七殺天凌(Thunderbolt Fantasy)

登録日:2025/01/27 (月) 19:40:51
更新日:2025/02/08 Sat 06:37:16
所要時間:約 ? 分で読めます






よろしい。これより始まる汝の覇道。飽食の宴で祝賀せん!


さあ、今一度天下に殺戮の饗宴を!
我こそは七殺天凌。
諸人の血潮を、欲望を、全て供物として召し上げる!










七殺天凌(ナナサツテンリョウ)とは、特撮人形劇『Thunderbolt Fantasy 東離劍遊紀』シリーズに登場する魔剣の一つ。



CV:悠木碧
デザイン:しまどりる



概要


初登場は第2期の2話。蠍瓔珞が奪い取った魔剣の一つとして登場した。

殤不患が魔剣目録に封印していた魔剣の一つで、ハート型を思わせる鍔に赤い宝玉が嵌められた、どこか女性的な印象のある剣。

実は、自らに命を宿した魔性の剣であり、使用者だけでなく、刀身を見た人間すらも魅了し、正気を失わせる魔力を秘めている。
魅了により正気を失った人間は、堪らず彼女が欲しくなり、奪い合い、互いに殺し合うようになる。
そうして魅了された人間を殺戮し、吸い取った血で使用者に絶大な魔力を与えることで依存性を高め、ますます自分の虜にし、殺人衝動を高めていく。

女性の人格を宿しており、性格は傲岸不遜にして苛烈にして貪欲。
なお一人称は「(わらわ)」で、その高飛車からして、使用者から「媛」の敬称で呼ばれる。
「全ての命は自分の供物」を信条としており、あらゆる人間を弄び、殺し、自分の糧とすることを愉悦とする大の悪食家。
使用者に対してもその態度は一貫しており、相手の意思を尊重するつもりは微塵もなく、自分の思うがままに操り、弄んで遊んでいる。
更に不興を買うようならば、容赦ない罰を与えて廃人同然までに追い込んだ挙句、最後には別の使用者に乗り換えて前任を殺させるという最悪の悪女。

しかし、ある男との出会いが、彼女の運命を大きく狂わせていくことになる……。



活躍・前編


本編以前


詳細は不明だが、西幽にて猛威を振るっていた際に、殤不患によって魔剣目録に封印された。
この時の殤不患は「小童」だったようで、再会までかなりの年月が経っていた模様。
この出来事を七殺天凌は度し難い屈辱に思っていたようで、殤不患への憎しみを滾らせていた。



第2期


魔剣目録の一部を蠍瓔珞が奪った際、彼女の持っていた部分に入っており、開封と共に封印を解かれた。
早速蠍瓔珞を魅了し、使わせようとするが、危険性を把握していた彼女からは捨て置かれる。
だが、蠍瓔珞は殤不患に勝てず煮湯を飲まされる日々が続き、その間も七殺天凌はじっくりかけて彼女に力の誘惑をかけ、追い込んでいく。

ピクセル座標の追跡データ:
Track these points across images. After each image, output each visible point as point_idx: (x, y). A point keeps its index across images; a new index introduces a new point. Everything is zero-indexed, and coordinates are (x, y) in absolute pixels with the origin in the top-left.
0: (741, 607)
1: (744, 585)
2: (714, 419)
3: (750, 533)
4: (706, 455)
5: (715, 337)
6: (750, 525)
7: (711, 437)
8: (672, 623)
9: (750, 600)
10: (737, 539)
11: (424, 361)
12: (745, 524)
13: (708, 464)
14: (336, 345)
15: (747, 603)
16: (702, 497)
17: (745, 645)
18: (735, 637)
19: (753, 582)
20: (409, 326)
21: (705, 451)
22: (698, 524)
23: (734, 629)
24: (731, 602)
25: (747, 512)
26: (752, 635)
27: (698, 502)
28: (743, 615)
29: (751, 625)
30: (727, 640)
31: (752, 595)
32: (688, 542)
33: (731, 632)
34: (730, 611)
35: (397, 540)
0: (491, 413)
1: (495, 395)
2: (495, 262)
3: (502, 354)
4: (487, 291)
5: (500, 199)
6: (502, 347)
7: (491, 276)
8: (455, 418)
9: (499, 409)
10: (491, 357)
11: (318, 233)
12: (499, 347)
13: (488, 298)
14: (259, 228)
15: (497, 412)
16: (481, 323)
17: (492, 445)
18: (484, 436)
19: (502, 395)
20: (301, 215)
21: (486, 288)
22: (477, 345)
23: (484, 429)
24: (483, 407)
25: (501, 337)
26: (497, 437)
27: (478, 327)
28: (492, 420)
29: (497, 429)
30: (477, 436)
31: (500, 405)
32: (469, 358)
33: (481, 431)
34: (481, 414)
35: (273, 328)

やること: 七殺天凌についての文章から「実は、自らに命を宿した魔性の剣であり」で始まる段落を選び、主な内容を残して短い箇条書きにしてください。

答え:
- 命を宿した魔性の剣で、使う人だけでなく刀身を見た人まで魅了し、正気を失わせる。
- 魅了された人は彼女をほしがって奪い合い、殺し合う。
- 魅了した人を殺して吸い取った血で使う人に大きな魔力を与え、依存させて殺人衝動を強めていく。